Turning then to the other matters raised by Urban which are in contention. It is perhaps a little surprising that on 21 July 2023, the applicants produced a further nineteen documents described as ‘bundles’ comprising of some 8,993 pages. This was after a further order had been made by Judge Burnett after the vacation of the first trial date for further and better discovery to be made by the applicants. Even in those circumstances, I am not satisfied on the material before me, that the costs thrown away by the respondent on its application to vacate the first trial date should be paid by the applicants. The relevant chronology is that the application by Urban for further and better discovery by the applicant was made on 2 May 2023; the application was listed for argument before his Honour Judge Burnett on 16 May 2023 and following argument, his Honour made orders requiring further and better discovery on 5 June 2023. Urban then had the benefit of a costs order on Judge Burnett’s orders for further and better discovery. That has not changed.
Following the delivery of a further 172 documents, on 19 June 2023, an enquiry was made by Urban on 23 June 2023 about whether the applicants would agree to the vacation of the trial date set for 3 July 2023. That request was rejected by the applicants on 25 June 2023 and the following day, 26 June 2023, an urgent application was taken by Urban for vacation of the trial date. I have read the transcript of proceedings before Judge Burnett on 30 June 2023. As best as I can judge, his Honour vacated the trial date on the application of Urban and, it appears, by agreement with the applicants. At page 2 of the transcript, his Honour refers to the receipt of a letter and then announces without any objection by the applicants that he will vacate the trial date. It is apparent that neither party was prepared or was able to proceed on the due date. There is no basis for ordering that the costs reserved on that date be Urban’s costs. No order should be made in favour of Urban for the costs thrown away by reason of the vacation of the trial date on that basis. No other basis has been made out before me. The appropriate order is costs in the cause.

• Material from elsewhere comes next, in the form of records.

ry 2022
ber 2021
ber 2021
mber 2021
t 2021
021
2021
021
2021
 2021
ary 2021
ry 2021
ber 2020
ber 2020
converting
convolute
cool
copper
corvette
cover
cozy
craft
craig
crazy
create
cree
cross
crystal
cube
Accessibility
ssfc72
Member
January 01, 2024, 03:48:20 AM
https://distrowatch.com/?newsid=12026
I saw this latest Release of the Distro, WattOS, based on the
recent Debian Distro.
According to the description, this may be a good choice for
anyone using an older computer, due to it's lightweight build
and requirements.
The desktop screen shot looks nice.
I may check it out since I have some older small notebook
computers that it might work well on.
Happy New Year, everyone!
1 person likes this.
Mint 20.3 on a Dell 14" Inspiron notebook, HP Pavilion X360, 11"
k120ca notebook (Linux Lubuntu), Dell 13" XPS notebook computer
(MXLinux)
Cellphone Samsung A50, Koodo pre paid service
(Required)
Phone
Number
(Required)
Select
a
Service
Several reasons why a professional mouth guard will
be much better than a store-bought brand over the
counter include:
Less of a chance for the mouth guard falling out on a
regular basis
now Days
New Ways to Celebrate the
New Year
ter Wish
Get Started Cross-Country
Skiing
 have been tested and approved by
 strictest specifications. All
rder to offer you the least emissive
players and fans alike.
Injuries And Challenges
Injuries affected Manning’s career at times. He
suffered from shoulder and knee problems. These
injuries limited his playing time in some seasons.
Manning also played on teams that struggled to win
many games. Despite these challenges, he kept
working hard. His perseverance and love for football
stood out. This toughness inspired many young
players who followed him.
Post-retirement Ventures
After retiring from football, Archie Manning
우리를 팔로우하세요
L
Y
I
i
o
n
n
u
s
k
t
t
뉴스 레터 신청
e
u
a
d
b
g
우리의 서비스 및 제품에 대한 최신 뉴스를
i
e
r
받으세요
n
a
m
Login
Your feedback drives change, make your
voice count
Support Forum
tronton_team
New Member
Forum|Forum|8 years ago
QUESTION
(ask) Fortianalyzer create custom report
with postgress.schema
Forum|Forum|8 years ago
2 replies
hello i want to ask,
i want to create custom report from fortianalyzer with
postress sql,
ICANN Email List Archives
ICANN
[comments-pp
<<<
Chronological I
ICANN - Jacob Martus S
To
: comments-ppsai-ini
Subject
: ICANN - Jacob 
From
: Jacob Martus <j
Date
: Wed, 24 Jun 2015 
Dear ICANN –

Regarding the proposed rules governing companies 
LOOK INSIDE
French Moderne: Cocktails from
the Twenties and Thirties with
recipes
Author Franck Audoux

An order was earlier made by the court in favour of Urban for security for costs in the sum of $70,000. Urban seeks the payment out of that amount in its favour, prior to the taxation of costs. I am not prepared to make that order. I am satisfied that costs do not become due and payable until they are taxed or agreed and that has not occurred. As well, prior to taxation (or agreement) the quantum of the costs is unknown. I reject the application of Urban for the payment out of those costs.
My final orders are as follows:-
1.The applicant’s claims are dismissed.
2.Judgment for Urban on the Cross Claim against Austral in the sum of $74,900.
3.Judgment for Urban on the Cross Claim against Global in the sum of $100,000.
4.The balance of the Cross Claim is dismissed.
5.Pre-judgment interest on the judgment sum owed by Austral in the amount of $29,790.71.
6.Pre-judgment interest on the judgment owed by Global in the amount of $40,092.48.
7.The respondent have the costs of the claim and the cross claim on a party and party basis to be taxed if not agreed.